Herd management and diversification is also important. Pastoralists keep diverse herds to provide for their needs and to optimally utilize available resources. Diversification increases the range of products and spreads risk. The main aim is to accumulate large herds to have enough females to supply milk. For instance, east African pastoralists commonly keep cattle to provide milk and as a form of investment, and additionally small stock for its meat supply and to be sold on the market. Pastoralist systems can rapidly respond to changing environmental conditions by switching to different strategies (such as other species, or opportunistic cultivation).

Social Organization

The resource management system is closely intertwined with complex social organization that regulates the use of resources. While decisions about livelihood strategies are made at the household level, the community plays a crucial role. Decisions about access to water and pasture are made by the community and animals are often herded communally. Informal and formal institutions govern access to the common resources of pasture and water and act as checks against overuse. Social control mechanisms are enforced through traditional leadership. The concepts of reciprocity and mutual dependence are particularly important during times of scarcity. Individuals will then call upon relatives and alliances in other regions, distributing parts of their herds among them in anticipation of future losses.

Perceptions of Pastoralism

Scientists and policy makers attempted to describe pastoralist systems in the light of three interrelated paradigms-range equilibrium, backwardness of pastoralists, and tragedy of the commons. These paradigms have influenced interventions in pastoral environments. The range model was based on equilibrium, which assumes that livestock density is limited by forage availability that is constant in space and time. When herds expand to exceed carrying capacity, they cause overgrazing and degradation. While this may be an adequate model for temperate zones, it is flawed in its applicability to drylands. The assumptions include that drylands are potentially stable ecosystems, that they are often destabilized by improper use, and that interventions are needed to return these systems to a productive state.

Colonial and postcolonial governments in Africa interpreted pastoralism as a maladaptive, destructive system. Pastoralists’ obsessive concern with livestock was called premodern and accused of obstructing development. Policies showed a strong bias toward agriculture, and consequently, pastoralists were relegated to the periphery of economics and politics. Throughout the 1980s the focus remained on the need to modernize and settle pastoralists and turn them into more efficient land users.

Pastoralism was also perceived within the concept of common property resources, coined by Hardin in 1968 as the Tragedy of the Commons. It engages property rights to explain environmental degradation. The Tragedy of the Commons assumes that individual herders maximize profit by fielding as many cattle as possible on common land; this will ultimately lead to overgrazing and stocking densities exceeding carrying capacity. The concept assumes that individuals maximize herd size for individual gains, while bearing only a fraction of the costs imposed on the common resource. Once the resource is exploited, pastoralists avoid the consequences by moving into another area. This scenario led to the conclusion that with limited grazing areas, demographic growth will eventually exceed the carrying capacity of the land.
************
## [ASSIGNMENT]
Retype part of the pastoralism text word for word, everything from "Pastoralism was also" down to "of the land.".
************
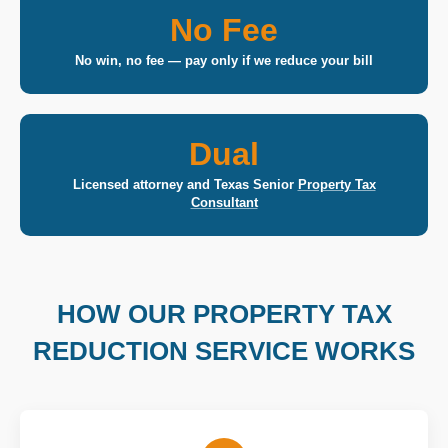
No Fee
No win, no fee — pay only if we reduce your bill
Dual
Licensed attorney and Texas Senior
Property Tax
Consultant
HOW OUR PROPERTY TAX
REDUCTION SERVICE WORKS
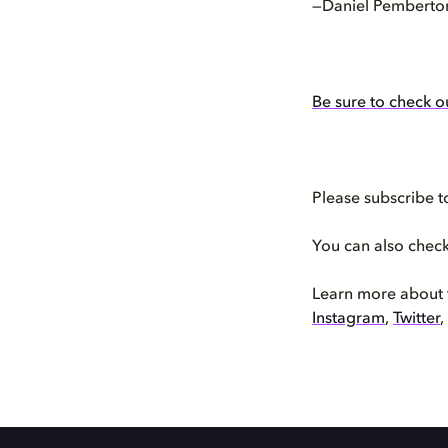
—Daniel Pemberto
Be sure to check o
Please subscribe t
You can also chec
Learn more about
Instagram
,
Twitter
,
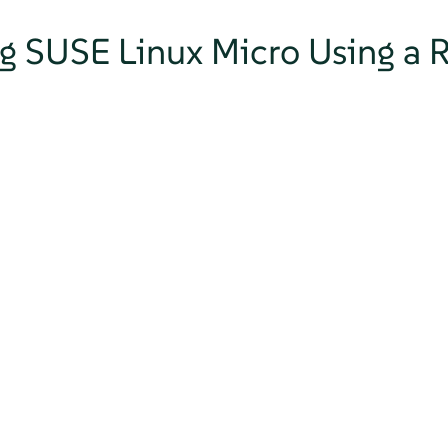
ng SUSE Linux Micro Using a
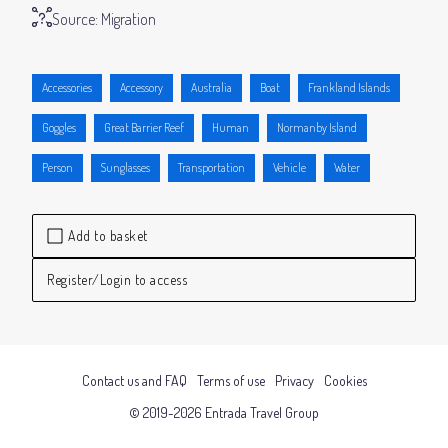
Source:
Migration
Accessories
Accessory
Australia
Boat
Frankland Islands
Goggles
Great Barrier Reef
Human
Normanby Island
Person
Sunglasses
Transportation
Vehicle
Water
Add to basket
Register/Login to access
Contact us and FAQ
Terms of use
Privacy
Cookies
© 2019-2026 Entrada Travel Group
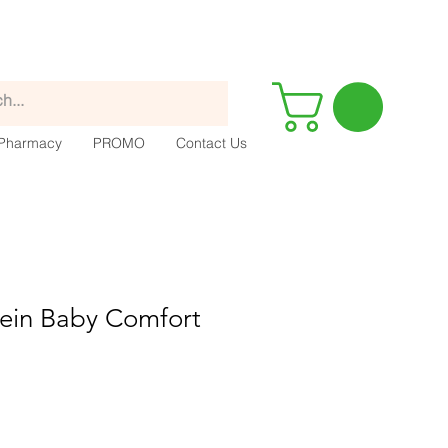
Pharmacy
PROMO
Contact Us
ein Baby Comfort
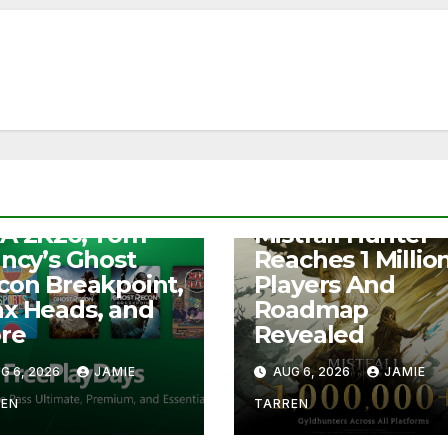
S
e Play Days –
NEWS
A 2K26, Tom
Mistfall Hunter
ancy’s Ghost
Reaches 1 Millio
con Breakpoint,
Players And
x Heads, and
Roadmap
re
Revealed
G 6, 2026
JAMIE
AUG 6, 2026
JAMIE
REN
TARREN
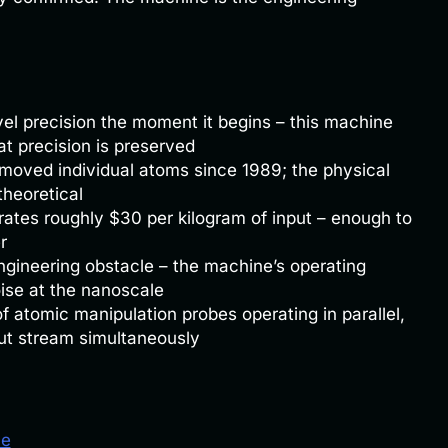
vel precision the moment it begins – this machine
at precision is preserved
oved individual atoms since 1989; the physical
theoretical
ates roughly $30 per kilogram of input – enough to
r
gineering obstacle – the machine’s operating
ise at the nanoscale
of atomic manipulation probes operating in parallel,
put stream simultaneously
le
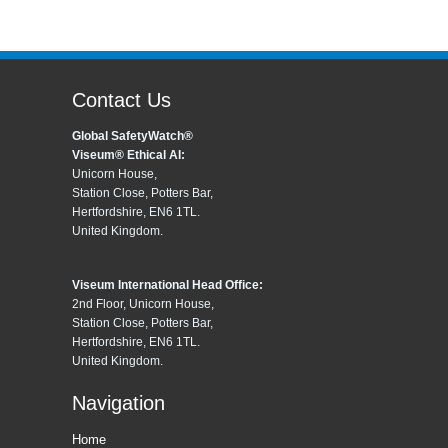
Contact Us
Global SafetyWatch®
Viseum® Ethical AI:
Unicorn House,
Station Close, Potters Bar,
Hertfordshire, EN6 1TL.
United Kingdom.
Viseum International Head Office:
2nd Floor, Unicorn House,
Station Close, Potters Bar,
Hertfordshire, EN6 1TL.
United Kingdom.
Navigation
Home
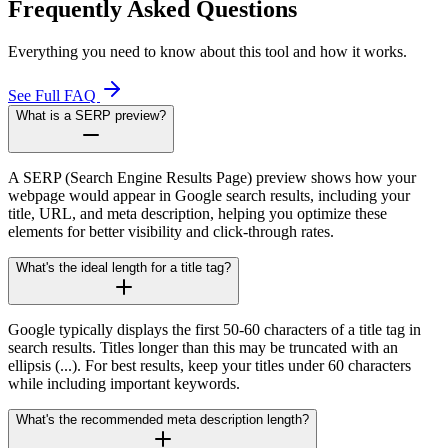
Frequently Asked Questions
Everything you need to know about this tool and how it works.
See Full FAQ
What is a SERP preview?
A SERP (Search Engine Results Page) preview shows how your
webpage would appear in Google search results, including your
title, URL, and meta description, helping you optimize these
elements for better visibility and click-through rates.
What's the ideal length for a title tag?
Google typically displays the first 50-60 characters of a title tag in
search results. Titles longer than this may be truncated with an
ellipsis (...). For best results, keep your titles under 60 characters
while including important keywords.
What's the recommended meta description length?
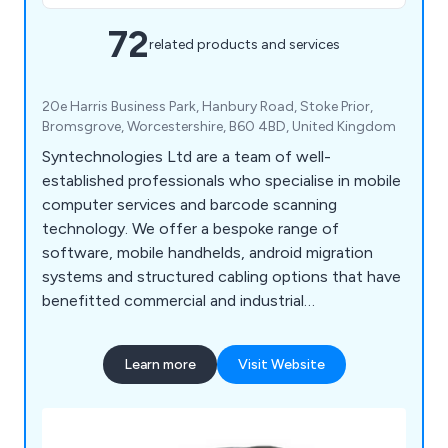
72
related products and services
20e Harris Business Park, Hanbury Road, Stoke Prior,
Bromsgrove, Worcestershire, B60 4BD, United Kingdom
Syntechnologies Ltd are a team of well-
established professionals who specialise in mobile
computer services and barcode scanning
technology. We offer a bespoke range of
software, mobile handhelds, android migration
systems and structured cabling options that have
benefitted commercial and industrial
environments for a number of years. We are proud
distributors of leading brands including Zebra,
Learn more
Visit Website
Datalogic, Casio, M3 Mobile, Ruckus, Unitech,
Panasonic, Toshiba, UbiQuiti, Honeywell, Denso
and Opticon.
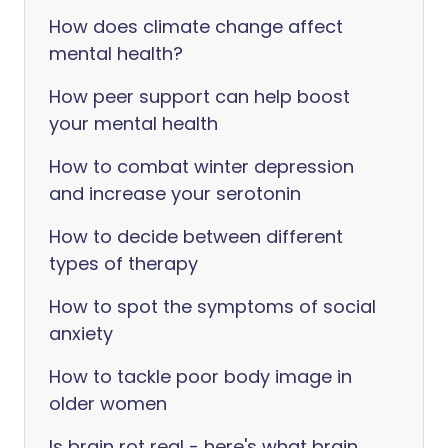
How does climate change affect
mental health?
How peer support can help boost
your mental health
How to combat winter depression
and increase your serotonin
How to decide between different
types of therapy
How to spot the symptoms of social
anxiety
How to tackle poor body image in
older women
Is brain rot real - here's what brain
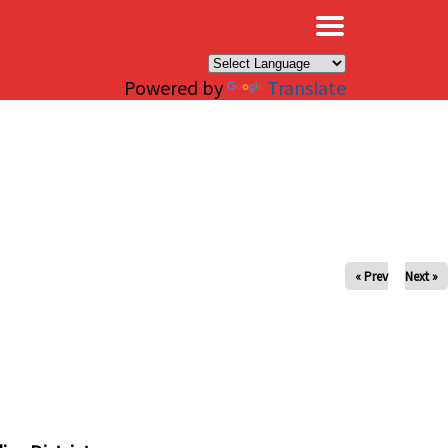
×
Powered by
Translate
« Prev
Next »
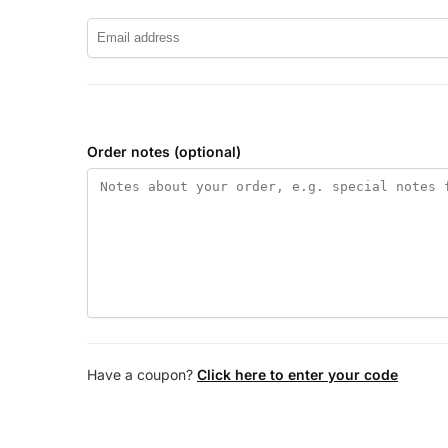
Order notes
(optional)
Have a coupon?
Click here to enter your code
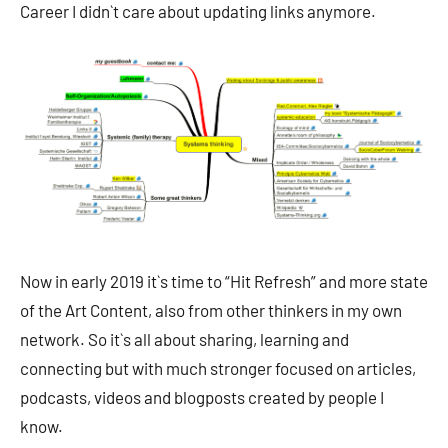
Career I didn`t care about updating links anymore.
Now in early 2019 it`s time to “Hit Refresh” and more state
of the Art Content, also from other thinkers in my own
network. So it`s all about sharing, learning and
connecting but with much stronger focused on articles,
podcasts, videos and blogposts created by people I
know.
************
## [OUTPUT FOR THIS EXERCISE]
Pastoralism was also perceived within the concept of common property resources, coined by Hardin in 1968 as the Tragedy of the Commons. It engages property rights to explain environmental degradation. The Tragedy of the Commons assumes that individual herders maximize profit by fielding as many cattle as possible on common land; this will ultimately lead to overgrazing and stocking densities exceeding carrying capacity. The concept assumes that individuals maximize herd size for individual gains, while bearing only a fraction of the costs imposed on the common resource. Once the resource is exploited, pastoralists avoid the consequences by moving into another area. This scenario led to the conclusion that with limited grazing areas, demographic growth will eventually exceed the carrying capacity of the land.